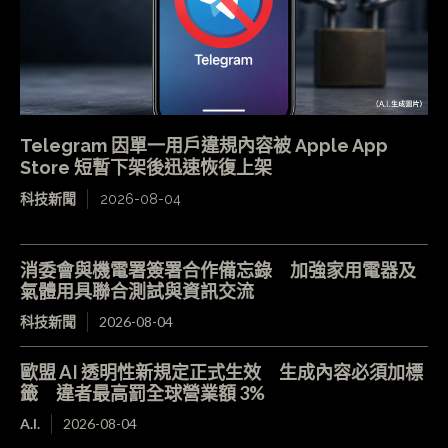
Telegram 因單一用戶違規內容被 Apple App
Store 短暫下架後迅速恢復上架
科技新聞
2026-08-04
消委會與機電署簽署合作備忘錄 加強家用電器及
氣體用具聯合測試與資訊交流
科技新聞
2026-08-04
歐盟 AI 透明性新規定正式生效 生成內容必須加標
籤 違者最高罰全球營業額 3%
A.I.
2026-08-04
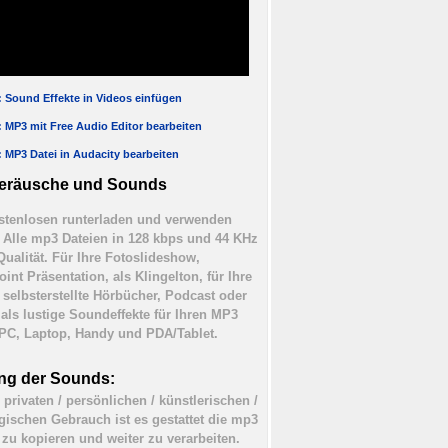
l: Sound Effekte in Videos einfügen
l: MP3 mit Free Audio Editor bearbeiten
l: MP3 Datei in Audacity bearbeiten
eräusche und Sounds
tenlosen runterladen und verwenden
). Alle mp3 Dateien in 128 kbps und 44 KHz
Qualität. Für Ihre Fotoslideshow,
int Präsentation, als Klingelton, für Ihre
 selbsterstellte Hörbücher, Podcast oder
 als lustige Soundeffekte für Ihren MP3
 PC, Laptop, Handy und PDA/Tablet.
ng der Sounds:
 privaten / persönlichen / künstlerischen /
ischen Gebrauch ist es gestattet die mp3
 zu kopieren und weiter zu verarbeiten.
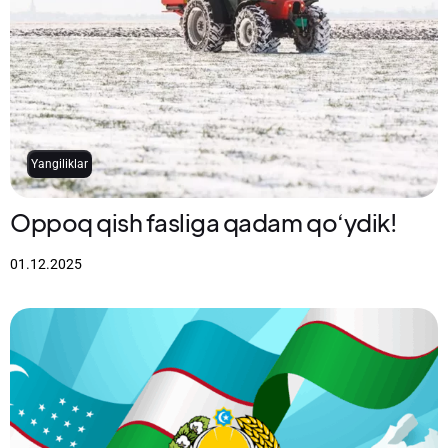
Yangiliklar
Oppoq qish fasliga qadam qo‘ydik!
01.12.2025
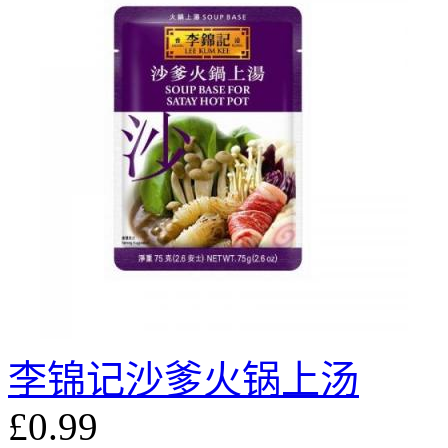
李锦记沙爹火锅上汤
£0.99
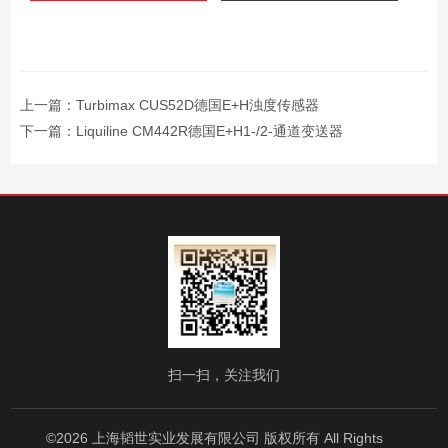
上一篇：
Turbimax CUS52D德国E+H浊度传感器
下一篇：
Liquiline CM442R德国E+H1-/2-通道变送器
扫一扫，关注我们
©2026 上海韬世实业发展有限公司 版权所有 All Rights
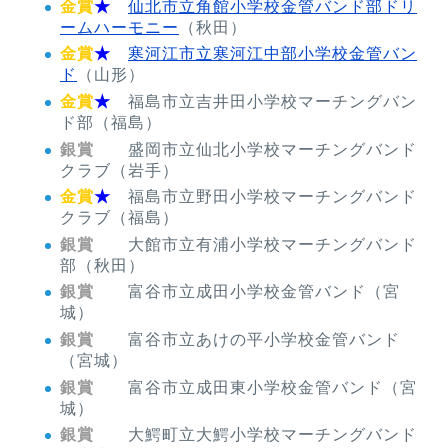
金賞
★
仙北市立角館小学校金管バンド部ドリ
ームハーモニー
（秋田）
金賞
★
寒河江市立寒河江中部小学校金管バン
ド
（山形）
金賞
★
福島市立吉井田小学校マーチングバン
ド部（福島）
銀賞
盛岡市立仙北小学校マーチングバンド
クラブ（岩手）
金賞
★
福島市立野田小学校マーチングバンド
クラブ（福島）
銀賞
大館市立有浦小学校マーチングバンド
部（秋田）
銀賞
富谷市立成田小学校金管バンド（宮
城）
銀賞
富谷市立あけの平小学校金管バンド
（宮城）
銀賞
富谷市立成田東小学校金管バンド（宮
城）
銀賞
大鰐町立大鰐小学校マーチングバンド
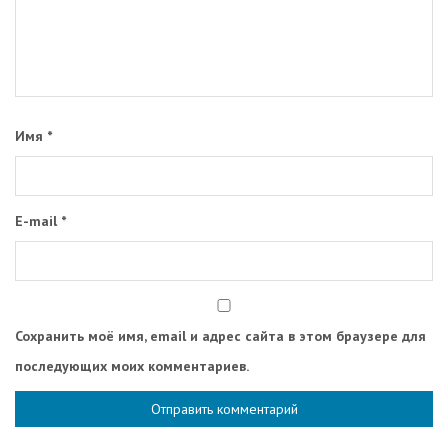
Имя
*
E-mail
*
Сохранить моё имя, email и адрес сайта в этом браузере для
последующих моих комментариев.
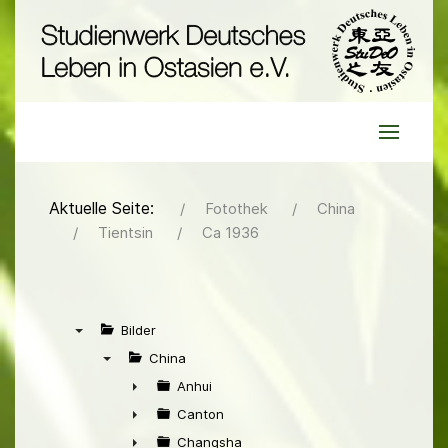
Aktuelle Seite:
Fotothek
China
Tientsin
Ca 1936
Bilder
▼
China
▼
Anhui
►
Canton
►
Changsha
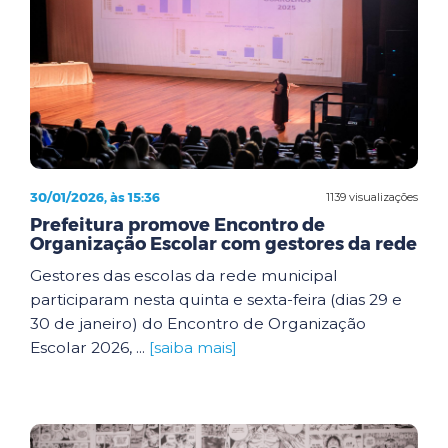
30/01/2026, às 15:36
1139 visualizações
Prefeitura promove Encontro de
Organização Escolar com gestores da rede
Gestores das escolas da rede municipal
participaram nesta quinta e sexta-feira (dias 29 e
30 de janeiro) do Encontro de Organização
Escolar 2026, ...
[saiba mais]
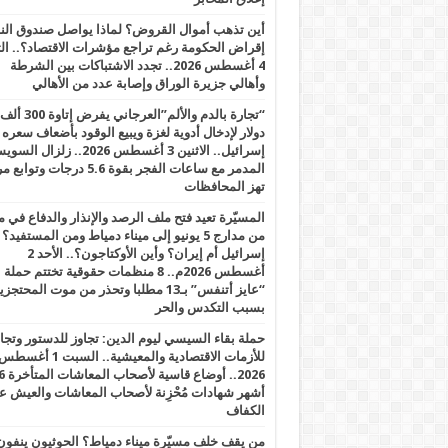
أين تذهب أموال القروض؟ لماذا يواصل صندوق الن
إقراض الحكومة رغم تراجع مؤشرات الاقتصاد؟.. الثل
4 أغسطس 2026.. تجدد الاشتباكات بين الشرطة
وأهالي جزيرة الوراق وإصابة عدد من الأهالي
“تجارة بالدم والألم”العرجاني يفرض إتاوة 300 ألف
دولار لإدخال أدوية لغزة ويبيع الوقود بأضعاف سعره
إسرائيل.. الاثنين 3 أغسطس 2026.. زلزال ا
المدمر مع ساعات الفجر بقوة 5.6 درجات وت
تهز المحافظات
المسيّرة تعيد فتح ملف الرصد والإنذار والدفاع في 
من مدارج 5 يونيو إلى ميناء دمياط ومن المستفيد؟
إسرائيل أم إيران؟ وأين الأوكتاجون؟.. الأحد 2
أغسطس 2026م.. 8 منظمات حقوقية تختتم حملة
“عايز أتنفس” بـ13 مطلبا وتحذر من موت المحتجز
بسبب التكدس والحر
حملة بقاء السيسي ليوم الدين: تجاوز للدستور وتج
للأزمات الاقتصادية والمعيشية.. السبت 1 أغس
2026.. أوضاع قاسية لأصحاب الم
أشهر شهادات مُحْزِنة لأصحاب المعاشات والعيش ع
الكفاف
من يقف خلف مسيّرة ميناء دمياط؟ الحوثيون ينفون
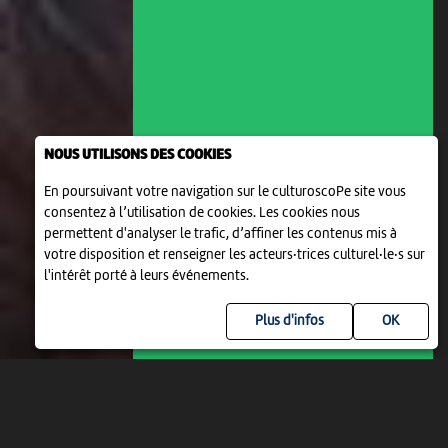
NOUS UTILISONS DES COOKIES
En poursuivant votre navigation sur le culturoscoPe site vous
consentez à l’utilisation de cookies. Les cookies nous
permettent d'analyser le trafic, d’affiner les contenus mis à
votre disposition et renseigner les acteurs·trices culturel·le·s sur
l'intérêt porté à leurs événements.
Plus d'infos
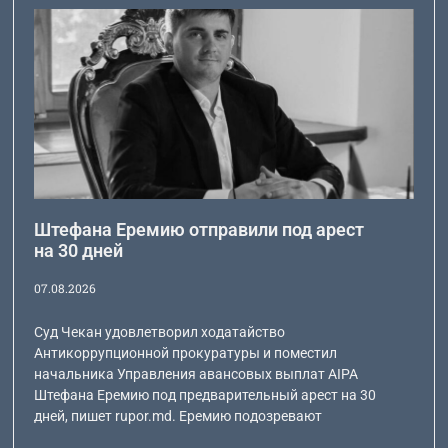
Штефана Еремию отправили под арест
на 30 дней
07.08.2026
Суд Чекан удовлетворил ходатайство
Антикоррупционной прокуратуры и поместил
начальника Управления авансовых выплат AIPA
Штефана Еремию под предварительный арест на 30
дней, пишет rupor.md. Еремию подозревают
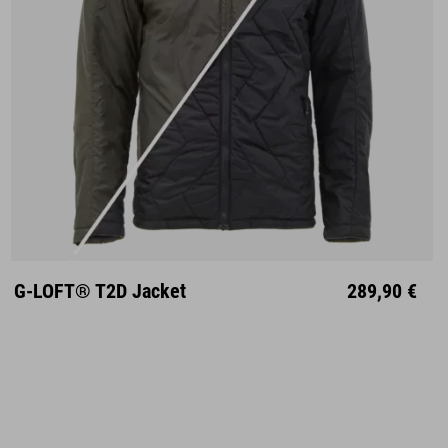
S
M
L
XL
XXL
G-LOFT® T2D Jacket
289,90 €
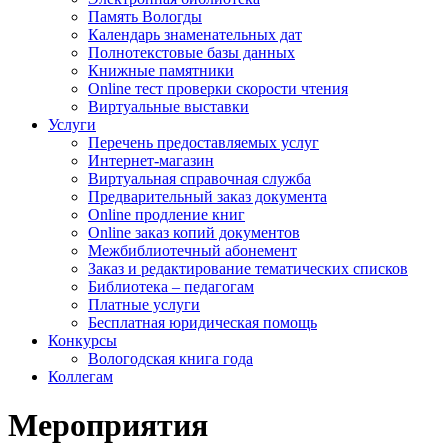
Память Вологды
Календарь знаменательных дат
Полнотекстовые базы данных
Книжные памятники
Online тест проверки скорости чтения
Виртуальные выставки
Услуги
Перечень предоставляемых услуг
Интернет-магазин
Виртуальная справочная служба
Предварительный заказ документа
Online продление книг
Online заказ копий документов
Межбиблиотечный абонемент
Заказ и редактирование тематических списков
Библиотека – педагогам
Платные услуги
Бесплатная юридическая помощь
Конкурсы
Вологодская книга года
Коллегам
Мероприятия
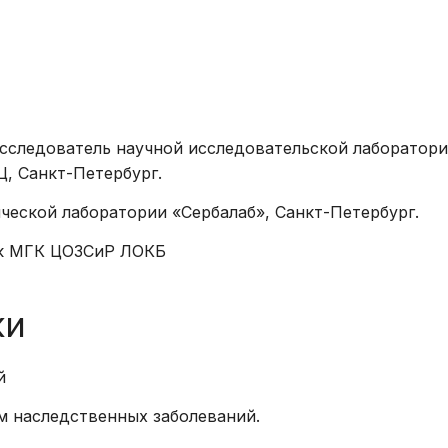
распорядка
эндоскопические
Права и обяза
Физиотерапия
граждан в сф
Лечебная физкультура
здоровья
Массаж,
Высокотехнол
рефлексотерапия,
-исследователь научной исследовательской лаборатори
медицинская 
мануальная терапия,
Ц, Санкт-Петербург.
Права гражда
тейпирование
ической лаборатории «Сербалаб», Санкт-Петербург.
получение льг
Комплексная
лекарственно
тик МГК ЦОЗСиР ЛОКБ
химиотерапия
обеспечения
Радиотерапия
ки
Стерилизация
Радиационный контроль
ий
Кровь и плазма
м наследственных заболеваний.
Прочие услуги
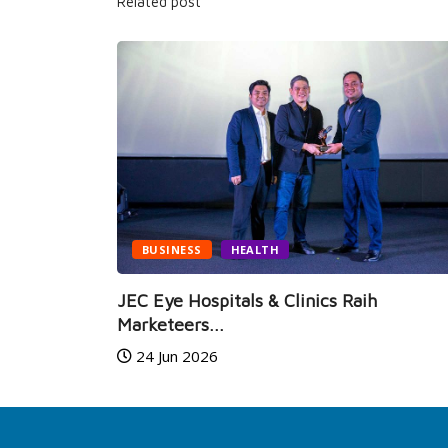
Related post
BUSINESS
HEALTH
i Hadir,
JEC Eye Hospitals & Clinics Raih
Marketeers...
24 Jun 2026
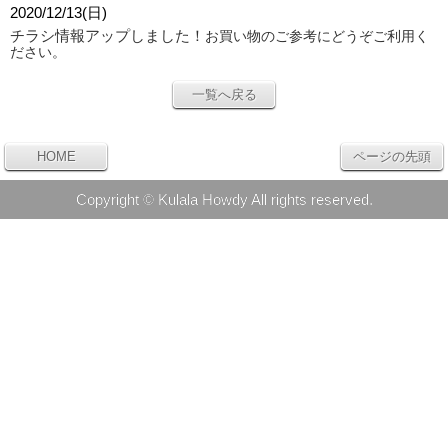
2020/12/13(日)
チラシ情報アップしました！
お買い物のご参考にどうぞご利用く
ださい。
一覧へ戻る
HOME
ページの先頭
Copyright © Kulala Howdy All rights reserved.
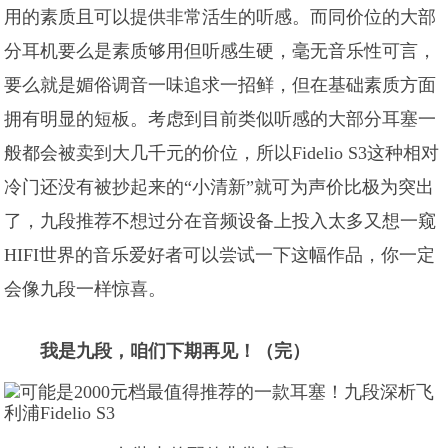
用的素质且可以提供非常活生的听感。而同价位的大部
分耳机要么是素质够用但听感生硬，毫无音乐性可言，
要么就是媚俗调音一味追求一招鲜，但在基础素质方面
拥有明显的短板。考虑到目前类似听感的大部分耳塞一
般都会被卖到大几千元的价位，所以Fidelio S3这种相对
冷门还没有被抄起来的“小清新”就可为声价比极为突出
了，九段推荐不想过分在音频设备上投入太多又想一窥
HIFI世界的音乐爱好者可以尝试一下这幅作品，你一定
会像九段一样惊喜。
我是九段，咱们下期再见！（完）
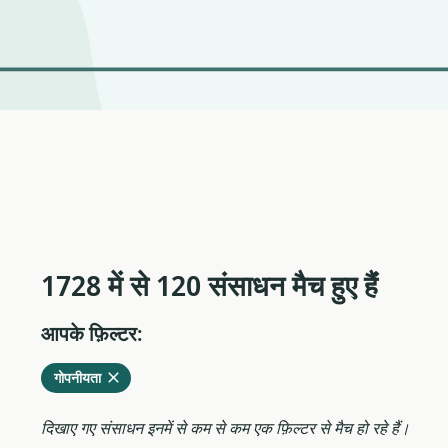
1728 में से 120 संसाधन मैच हुए हैंं
आपके फ़िल्टर:
वर्तमान
हटाएं
गोपनीयता
फ़िल्टर
से
दिखाए गए संसाधन इनमें से कम से कम एक फ़िल्टर से मैच हो रहे हैं।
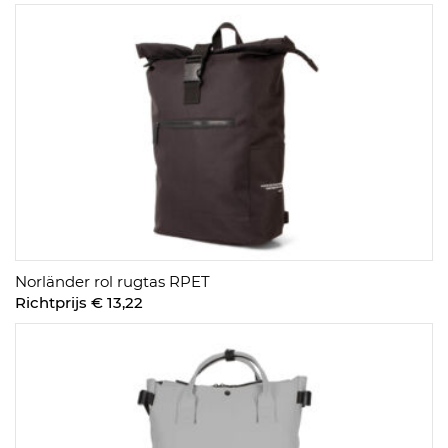
Norländer rol rugtas RPET
Richtprijs € 13,22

# # # #

### [YOUR ASSIGNMENT]
Copy the lines from the entries above in which the word "حملة" appears.

### [SOLUTION FOR THIS EXERCISE]
أغسطس 2026م.. 8 منظمات حقوقية تختتم حملة
حملة بقاء السيسي ليوم الدين: تجاوز للدستور وتج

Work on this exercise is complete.